** PASSAGE follows **

The Book's Core Thesis

The book's central argument — which runs through every chapter — is this:

Architecture is about managing dependencies.

Every coupling decision is a maintenance decision. Every time your domain knows about Entity Framework, you've made a maintenance decision: changing your ORM requires touching your business logic. Every time your controller contains a business rule, you've made a testability decision: testing that rule requires spinning up HTTP infrastructure.

Clean Architecture doesn't make code faster to write. It makes code safer to change — which matters far more over the lifetime of a real system.

The book's three-step diagnostic for any file:

  1. If I delete EF Core, does this file compile? If no — it's in the wrong layer.
  2. If I change this business rule, how many files change? If more than one — coupling exists.
  3. Can I test this class without a database or HTTP server? If no — extract the dependency.

Key Patterns Summary

| Pattern | Chapter | Purpose | |---|---|---| | Dependency Rule | 3 | Dependencies only point inward | | Specification Pattern | 5 | Named, reusable, testable queries | | MediatR Pipeline | 10 | Cross-cutting concerns without inheritance | | CQRS Separation | 12 | Commands mutate, queries optimise | | Architecture Tests (NetArchTest) | 3 | Enforce layer boundaries in CI | | Repository with Ardalis.Specification | 5 | Decouple use cases from EF Core | | Health Checks by layer | 13 | Liveness, readiness, full monitoring |


Interview Questions Based on the Book

Q: What is the Dependency Rule and how does it differ from Layered Architecture? In traditional layered architecture, each layer depends on the one below — so the business layer depends on the data layer. The Dependency Rule reverses this: the domain depends on nothing. Infrastructure implements interfaces defined in the domain. The data layer depends on the domain — not the other way around.

** End of PASSAGE **
** EXERCISE DATA follows **

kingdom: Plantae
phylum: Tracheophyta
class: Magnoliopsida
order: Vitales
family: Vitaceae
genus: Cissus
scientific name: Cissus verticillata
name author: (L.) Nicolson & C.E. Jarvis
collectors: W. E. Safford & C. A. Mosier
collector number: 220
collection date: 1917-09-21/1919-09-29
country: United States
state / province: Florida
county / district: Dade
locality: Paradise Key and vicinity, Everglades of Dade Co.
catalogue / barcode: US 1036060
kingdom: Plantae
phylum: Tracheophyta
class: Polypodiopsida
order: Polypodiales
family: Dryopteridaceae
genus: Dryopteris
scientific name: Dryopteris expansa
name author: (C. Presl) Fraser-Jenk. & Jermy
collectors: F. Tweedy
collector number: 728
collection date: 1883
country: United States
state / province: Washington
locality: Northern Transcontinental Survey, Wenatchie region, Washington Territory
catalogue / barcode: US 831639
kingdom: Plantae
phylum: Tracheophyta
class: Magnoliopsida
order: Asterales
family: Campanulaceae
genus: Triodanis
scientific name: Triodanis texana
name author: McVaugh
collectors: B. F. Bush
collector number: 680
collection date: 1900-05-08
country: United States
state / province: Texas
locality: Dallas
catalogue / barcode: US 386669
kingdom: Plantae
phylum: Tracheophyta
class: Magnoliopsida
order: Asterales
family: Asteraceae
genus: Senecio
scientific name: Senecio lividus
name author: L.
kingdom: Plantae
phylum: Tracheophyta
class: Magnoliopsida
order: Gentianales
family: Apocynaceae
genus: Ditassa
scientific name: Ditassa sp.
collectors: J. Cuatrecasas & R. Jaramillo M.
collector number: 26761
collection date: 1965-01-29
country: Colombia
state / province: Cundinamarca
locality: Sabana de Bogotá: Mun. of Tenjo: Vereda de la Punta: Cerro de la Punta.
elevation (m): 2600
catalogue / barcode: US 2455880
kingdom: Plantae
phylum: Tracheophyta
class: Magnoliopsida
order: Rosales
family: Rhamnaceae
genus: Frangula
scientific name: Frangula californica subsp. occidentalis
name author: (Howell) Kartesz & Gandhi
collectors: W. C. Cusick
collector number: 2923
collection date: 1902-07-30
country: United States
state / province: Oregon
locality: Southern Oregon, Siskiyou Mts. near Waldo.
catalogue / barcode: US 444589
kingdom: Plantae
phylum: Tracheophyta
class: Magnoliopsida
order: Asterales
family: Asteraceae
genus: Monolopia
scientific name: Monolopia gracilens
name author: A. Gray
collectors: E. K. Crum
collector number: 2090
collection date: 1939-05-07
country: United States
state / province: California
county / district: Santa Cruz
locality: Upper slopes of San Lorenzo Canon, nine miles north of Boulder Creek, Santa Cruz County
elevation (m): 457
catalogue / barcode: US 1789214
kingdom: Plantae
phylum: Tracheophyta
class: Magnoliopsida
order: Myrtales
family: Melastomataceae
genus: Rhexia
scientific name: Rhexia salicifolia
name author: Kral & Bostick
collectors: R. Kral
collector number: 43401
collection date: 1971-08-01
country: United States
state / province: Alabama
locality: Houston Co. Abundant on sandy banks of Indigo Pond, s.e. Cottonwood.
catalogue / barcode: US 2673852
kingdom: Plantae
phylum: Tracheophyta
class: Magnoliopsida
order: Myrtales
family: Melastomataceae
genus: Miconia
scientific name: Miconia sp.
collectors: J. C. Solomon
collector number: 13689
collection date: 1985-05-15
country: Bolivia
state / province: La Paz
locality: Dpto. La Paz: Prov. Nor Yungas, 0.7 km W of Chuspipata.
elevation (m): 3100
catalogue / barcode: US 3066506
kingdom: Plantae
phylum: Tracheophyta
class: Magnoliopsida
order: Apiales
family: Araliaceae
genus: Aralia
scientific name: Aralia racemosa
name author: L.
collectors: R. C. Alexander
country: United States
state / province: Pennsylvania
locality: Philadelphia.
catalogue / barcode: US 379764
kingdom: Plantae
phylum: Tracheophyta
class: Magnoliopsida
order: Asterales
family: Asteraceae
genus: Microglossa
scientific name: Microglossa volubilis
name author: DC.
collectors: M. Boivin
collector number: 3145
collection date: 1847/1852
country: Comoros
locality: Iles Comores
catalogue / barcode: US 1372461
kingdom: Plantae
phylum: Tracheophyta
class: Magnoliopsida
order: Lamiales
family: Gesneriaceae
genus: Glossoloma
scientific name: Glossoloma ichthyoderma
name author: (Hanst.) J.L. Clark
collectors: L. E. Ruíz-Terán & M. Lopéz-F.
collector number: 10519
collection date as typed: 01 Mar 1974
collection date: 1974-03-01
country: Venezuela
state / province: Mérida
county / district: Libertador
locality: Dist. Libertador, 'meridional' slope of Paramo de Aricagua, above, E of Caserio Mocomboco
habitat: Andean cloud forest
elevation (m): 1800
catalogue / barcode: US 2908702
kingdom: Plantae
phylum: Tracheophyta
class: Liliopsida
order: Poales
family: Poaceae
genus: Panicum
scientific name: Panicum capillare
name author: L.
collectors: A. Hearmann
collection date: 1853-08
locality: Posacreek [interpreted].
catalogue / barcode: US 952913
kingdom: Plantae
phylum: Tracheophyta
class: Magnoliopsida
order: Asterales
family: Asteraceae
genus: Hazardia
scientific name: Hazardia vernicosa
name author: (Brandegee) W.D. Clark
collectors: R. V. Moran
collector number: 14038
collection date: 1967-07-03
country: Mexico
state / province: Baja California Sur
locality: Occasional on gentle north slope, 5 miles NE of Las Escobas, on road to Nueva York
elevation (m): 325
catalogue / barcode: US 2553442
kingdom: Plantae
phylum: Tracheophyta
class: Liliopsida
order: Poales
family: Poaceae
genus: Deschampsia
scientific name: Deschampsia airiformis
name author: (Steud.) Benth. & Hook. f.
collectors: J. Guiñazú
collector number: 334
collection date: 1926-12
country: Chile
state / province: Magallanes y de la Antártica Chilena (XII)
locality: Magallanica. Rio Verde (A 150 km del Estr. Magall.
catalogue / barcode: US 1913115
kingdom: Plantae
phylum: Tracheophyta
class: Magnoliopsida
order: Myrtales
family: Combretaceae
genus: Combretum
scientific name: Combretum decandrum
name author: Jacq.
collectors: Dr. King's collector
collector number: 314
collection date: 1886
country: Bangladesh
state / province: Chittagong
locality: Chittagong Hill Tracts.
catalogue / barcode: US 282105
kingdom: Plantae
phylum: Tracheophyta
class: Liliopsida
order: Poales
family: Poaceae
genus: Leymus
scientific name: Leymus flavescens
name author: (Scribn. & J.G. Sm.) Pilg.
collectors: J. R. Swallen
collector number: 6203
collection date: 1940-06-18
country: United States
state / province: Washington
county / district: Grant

** End of EXERCISE DATA **

● EXERCISES TO COMPLETE
**1.** Write out the part of the Clean Architecture passage starting at "Every coupling decision" and ending at "up HTTP infrastructure.".
**2.** Does each statement below agree with the Clean Architecture passage? Answer yes or no for each, and quote the words from the passage that decide it. (a) Clean Architecture makes code faster to write. (b) The Specification Pattern belongs to chapter 5. (c) Under the Dependency Rule, the data layer depends on the domain.
The records are separate material and have no connection to the Clean Architecture passage.

● ANSWERS BELOW
**1.**
Every coupling decision is a maintenance decision. Every time your domain knows about Entity Framework, you've made a maintenance decision: changing your ORM requires touching your business logic. Every time your controller contains a business rule, you've made a testability decision: testing that rule requires spinning up HTTP infrastructure.

**2.**
(a) No: "Clean Architecture doesn't make code faster to write."
(b) Yes: "Specification Pattern | 5 | Named, reusable, testable queries"
(c) Yes: "The data layer depends on the domain — not the other way around."